Despite close supervision, not before week 9 dose adjustment of generically manufactured tacrolimus was required. The probability of occurrence of this behavior is similar to the observation period before conversion, during which only 1 patient had to be reduced in dose. Further 4 patients required late adjustments on weeks 14 - 17, and could be continued without further adjustments thereafter, they may be referred to as usual dose fluctuations. The remaining patients were unchanged and doseequivalent to the time prior to conversion. All adjustments were made on the basis of fasting blood levels for tacrolimus.

The present findings provide no data on the potential savings of total costs in this population. In a comparison between cyclosporine formulations it has been demonstrated, that, when using the generic, de novo transplant recipients revealed significantly higher total costs for the health system, resulting from the required dose escalation [10]. In contrast, conversion to tacrolimus generic in subjects 70 month after transplantation allows for savings [11]. Rising costs of treatment are primarily generated in the first 2 years after transplantation [12]. They result mainly from rejections, viral infections and delayed graft function with dialysis requirements. After this period, the cost of immunosuppressive therapy come to the fore, and comprise a majority. As shown in the present study, the switch in favor of a generic CNI, assuming a situation with stable graft function and a time point as early as 2 years after transplantation, therefore may provide the possibility of cost reduction by optimizing the cost-intensive continuous immunosuppression.
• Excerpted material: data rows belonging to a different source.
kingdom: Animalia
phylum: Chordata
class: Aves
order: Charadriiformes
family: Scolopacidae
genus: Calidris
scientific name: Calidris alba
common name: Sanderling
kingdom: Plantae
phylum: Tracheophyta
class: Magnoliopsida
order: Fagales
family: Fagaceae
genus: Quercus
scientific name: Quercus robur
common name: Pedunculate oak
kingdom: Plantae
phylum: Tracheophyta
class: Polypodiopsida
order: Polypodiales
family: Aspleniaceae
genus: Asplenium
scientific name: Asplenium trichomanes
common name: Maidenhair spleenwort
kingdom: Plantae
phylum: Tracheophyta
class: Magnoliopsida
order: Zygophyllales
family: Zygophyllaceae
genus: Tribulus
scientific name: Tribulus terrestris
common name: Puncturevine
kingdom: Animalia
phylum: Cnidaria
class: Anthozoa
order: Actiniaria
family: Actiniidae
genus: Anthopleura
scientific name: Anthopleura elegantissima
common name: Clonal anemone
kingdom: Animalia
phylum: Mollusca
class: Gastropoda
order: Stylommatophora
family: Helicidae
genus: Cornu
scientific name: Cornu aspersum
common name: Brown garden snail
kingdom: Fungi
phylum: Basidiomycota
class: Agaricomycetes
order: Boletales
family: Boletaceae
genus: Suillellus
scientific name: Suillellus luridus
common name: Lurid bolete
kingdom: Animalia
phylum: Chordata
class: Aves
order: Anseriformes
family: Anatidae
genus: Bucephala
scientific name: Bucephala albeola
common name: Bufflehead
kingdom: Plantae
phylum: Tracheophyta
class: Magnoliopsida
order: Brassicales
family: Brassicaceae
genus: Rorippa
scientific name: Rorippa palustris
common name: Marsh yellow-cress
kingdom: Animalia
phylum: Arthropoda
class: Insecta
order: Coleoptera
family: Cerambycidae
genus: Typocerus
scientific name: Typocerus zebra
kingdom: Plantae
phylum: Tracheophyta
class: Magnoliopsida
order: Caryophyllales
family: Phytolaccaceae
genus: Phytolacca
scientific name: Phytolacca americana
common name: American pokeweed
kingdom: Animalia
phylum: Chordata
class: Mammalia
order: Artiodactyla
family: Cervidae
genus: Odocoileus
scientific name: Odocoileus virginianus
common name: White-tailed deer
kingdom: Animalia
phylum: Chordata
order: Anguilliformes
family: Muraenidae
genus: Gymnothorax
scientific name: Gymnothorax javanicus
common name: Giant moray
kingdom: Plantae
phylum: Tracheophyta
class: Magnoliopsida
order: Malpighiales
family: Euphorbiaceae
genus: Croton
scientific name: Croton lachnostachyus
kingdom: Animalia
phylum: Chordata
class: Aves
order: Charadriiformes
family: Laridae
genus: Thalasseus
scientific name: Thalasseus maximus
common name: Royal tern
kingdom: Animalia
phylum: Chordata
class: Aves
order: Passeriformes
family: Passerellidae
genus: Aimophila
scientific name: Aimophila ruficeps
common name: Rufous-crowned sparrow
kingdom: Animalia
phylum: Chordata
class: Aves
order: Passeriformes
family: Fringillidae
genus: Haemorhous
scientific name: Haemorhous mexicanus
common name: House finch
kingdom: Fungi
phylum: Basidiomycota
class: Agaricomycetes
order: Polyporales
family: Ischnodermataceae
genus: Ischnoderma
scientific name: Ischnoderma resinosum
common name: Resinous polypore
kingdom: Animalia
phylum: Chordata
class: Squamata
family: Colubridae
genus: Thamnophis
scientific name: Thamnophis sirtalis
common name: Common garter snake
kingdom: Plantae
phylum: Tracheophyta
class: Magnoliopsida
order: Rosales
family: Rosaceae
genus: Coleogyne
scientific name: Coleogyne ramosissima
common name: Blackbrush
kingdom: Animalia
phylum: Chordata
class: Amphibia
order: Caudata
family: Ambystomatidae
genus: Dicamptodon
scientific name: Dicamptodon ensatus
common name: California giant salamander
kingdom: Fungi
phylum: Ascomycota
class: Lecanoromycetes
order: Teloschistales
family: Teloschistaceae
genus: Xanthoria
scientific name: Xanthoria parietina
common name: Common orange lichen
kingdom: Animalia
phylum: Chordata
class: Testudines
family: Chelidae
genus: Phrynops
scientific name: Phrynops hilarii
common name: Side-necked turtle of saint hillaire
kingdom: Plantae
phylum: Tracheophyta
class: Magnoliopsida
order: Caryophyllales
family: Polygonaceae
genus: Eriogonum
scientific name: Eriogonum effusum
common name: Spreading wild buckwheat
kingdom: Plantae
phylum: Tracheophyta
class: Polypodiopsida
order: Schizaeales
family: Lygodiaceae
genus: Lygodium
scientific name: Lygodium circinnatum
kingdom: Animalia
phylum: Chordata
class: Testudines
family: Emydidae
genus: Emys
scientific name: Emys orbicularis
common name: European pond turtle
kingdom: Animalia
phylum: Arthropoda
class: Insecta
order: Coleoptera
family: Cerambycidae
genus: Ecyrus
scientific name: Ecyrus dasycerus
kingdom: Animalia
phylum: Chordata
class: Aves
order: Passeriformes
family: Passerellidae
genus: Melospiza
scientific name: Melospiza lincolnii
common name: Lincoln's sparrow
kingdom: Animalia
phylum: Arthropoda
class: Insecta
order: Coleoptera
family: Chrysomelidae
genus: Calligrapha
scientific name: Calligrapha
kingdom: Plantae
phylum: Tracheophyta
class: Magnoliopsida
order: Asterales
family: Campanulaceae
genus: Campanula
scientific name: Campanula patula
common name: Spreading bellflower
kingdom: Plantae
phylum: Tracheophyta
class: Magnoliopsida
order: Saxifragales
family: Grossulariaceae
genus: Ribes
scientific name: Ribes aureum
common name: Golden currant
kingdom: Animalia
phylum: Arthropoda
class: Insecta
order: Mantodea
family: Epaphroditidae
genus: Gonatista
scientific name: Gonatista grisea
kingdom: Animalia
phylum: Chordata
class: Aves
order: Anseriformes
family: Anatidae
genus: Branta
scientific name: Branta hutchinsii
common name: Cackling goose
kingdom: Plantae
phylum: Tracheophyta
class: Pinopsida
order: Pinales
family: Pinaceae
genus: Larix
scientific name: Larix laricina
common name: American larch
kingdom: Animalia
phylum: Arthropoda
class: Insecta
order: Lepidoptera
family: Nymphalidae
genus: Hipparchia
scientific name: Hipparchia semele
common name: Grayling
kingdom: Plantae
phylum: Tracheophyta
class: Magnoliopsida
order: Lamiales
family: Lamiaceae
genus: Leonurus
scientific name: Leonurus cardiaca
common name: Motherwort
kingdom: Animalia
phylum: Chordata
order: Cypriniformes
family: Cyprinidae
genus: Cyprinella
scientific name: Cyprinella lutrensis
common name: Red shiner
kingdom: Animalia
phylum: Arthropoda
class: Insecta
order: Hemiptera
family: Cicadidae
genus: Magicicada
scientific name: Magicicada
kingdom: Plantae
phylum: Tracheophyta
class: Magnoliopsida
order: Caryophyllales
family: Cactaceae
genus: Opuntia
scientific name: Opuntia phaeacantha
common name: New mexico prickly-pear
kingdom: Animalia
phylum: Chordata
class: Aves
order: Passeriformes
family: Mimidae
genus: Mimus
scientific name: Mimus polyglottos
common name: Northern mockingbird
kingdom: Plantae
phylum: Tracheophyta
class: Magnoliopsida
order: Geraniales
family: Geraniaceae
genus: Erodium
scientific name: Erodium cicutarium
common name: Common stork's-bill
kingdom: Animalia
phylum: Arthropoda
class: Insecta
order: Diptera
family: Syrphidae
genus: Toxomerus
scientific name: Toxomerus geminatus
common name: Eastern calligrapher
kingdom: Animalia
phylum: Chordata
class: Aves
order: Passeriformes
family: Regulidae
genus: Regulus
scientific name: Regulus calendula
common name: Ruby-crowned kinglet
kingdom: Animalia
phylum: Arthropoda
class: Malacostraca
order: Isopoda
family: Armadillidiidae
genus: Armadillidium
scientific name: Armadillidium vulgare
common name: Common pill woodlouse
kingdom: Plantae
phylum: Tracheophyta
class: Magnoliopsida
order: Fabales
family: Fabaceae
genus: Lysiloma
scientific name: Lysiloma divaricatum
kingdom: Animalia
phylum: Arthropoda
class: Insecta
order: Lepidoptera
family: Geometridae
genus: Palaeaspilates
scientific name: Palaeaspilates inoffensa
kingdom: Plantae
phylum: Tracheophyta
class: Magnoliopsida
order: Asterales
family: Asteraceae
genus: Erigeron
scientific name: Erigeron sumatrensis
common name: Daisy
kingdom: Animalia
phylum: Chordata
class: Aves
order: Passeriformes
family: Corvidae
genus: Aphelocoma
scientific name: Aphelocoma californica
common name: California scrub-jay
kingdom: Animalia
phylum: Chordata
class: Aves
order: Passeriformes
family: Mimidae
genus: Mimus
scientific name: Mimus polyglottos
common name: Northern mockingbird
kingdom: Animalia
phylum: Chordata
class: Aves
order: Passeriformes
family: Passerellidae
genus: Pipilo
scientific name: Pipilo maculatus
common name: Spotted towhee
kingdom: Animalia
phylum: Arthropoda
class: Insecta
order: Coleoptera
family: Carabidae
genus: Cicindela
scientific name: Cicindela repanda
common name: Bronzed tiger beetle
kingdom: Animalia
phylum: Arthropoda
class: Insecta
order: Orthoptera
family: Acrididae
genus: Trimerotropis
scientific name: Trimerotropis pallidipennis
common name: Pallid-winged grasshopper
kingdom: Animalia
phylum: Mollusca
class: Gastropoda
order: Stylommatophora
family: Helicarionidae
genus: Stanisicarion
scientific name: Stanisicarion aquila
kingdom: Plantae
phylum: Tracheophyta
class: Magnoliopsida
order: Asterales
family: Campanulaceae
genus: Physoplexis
The study has certain limitations. Designed as an observational study in outpatients, adherence could not be directly validated. Also, the sample size was relatively small. Therefore, the results need to be confirmed in a larger, controlled, prospective trial.

In summary, conversion from original to generic tacrolimus is a straightforward procedure in the follow-up of a stable set of kidney transplant carriers, which in the hands of a skilled and in control of these therapies experienced clinician, can be included easily into clinical practice as part of routine follow-up examinations. It meets the health insurance requirements of cost-efficiant maintenance therapy for graft survival. Furthermore, it puts the after-care nephrologist in a position to implement the relevant budget requirements without disadvantages in the treatment needs and safety. In the future, it may be expected, that the share of generic tacrolimus will grow in size and percentage and catch up with the frequency of the original prescription drug or may overtake it.

5. Conclusion

In renal transplant carriers, stably treated with Prograf®, conversion to a generic tacrolimus can be performed in a straight forward manner. Tacrolimus fasting levels, doses employed and transplant function remain stable, without generating episodes of rejection. Cost savings potential can be fulfilled without causing harm to the patient.

6. Acknowledgements

The author greatly acknowledges the contribution of Michael Maerz, MCSc, for performing the statistical analysis.


2Tacrolimus Hexal® composition: Tacrolimus-1-H2O, Methylhydroxypropylcellulose, Lactose-1-H2O, Croscarmellose-sodium, Mg-Stearate, Gelatine, Titandioxide, Na-dodecylsulfate, Sorbitan laurate, Fe-oxide-hydrate.

Conflicts of Interest

The authors declare no conflicts of interest.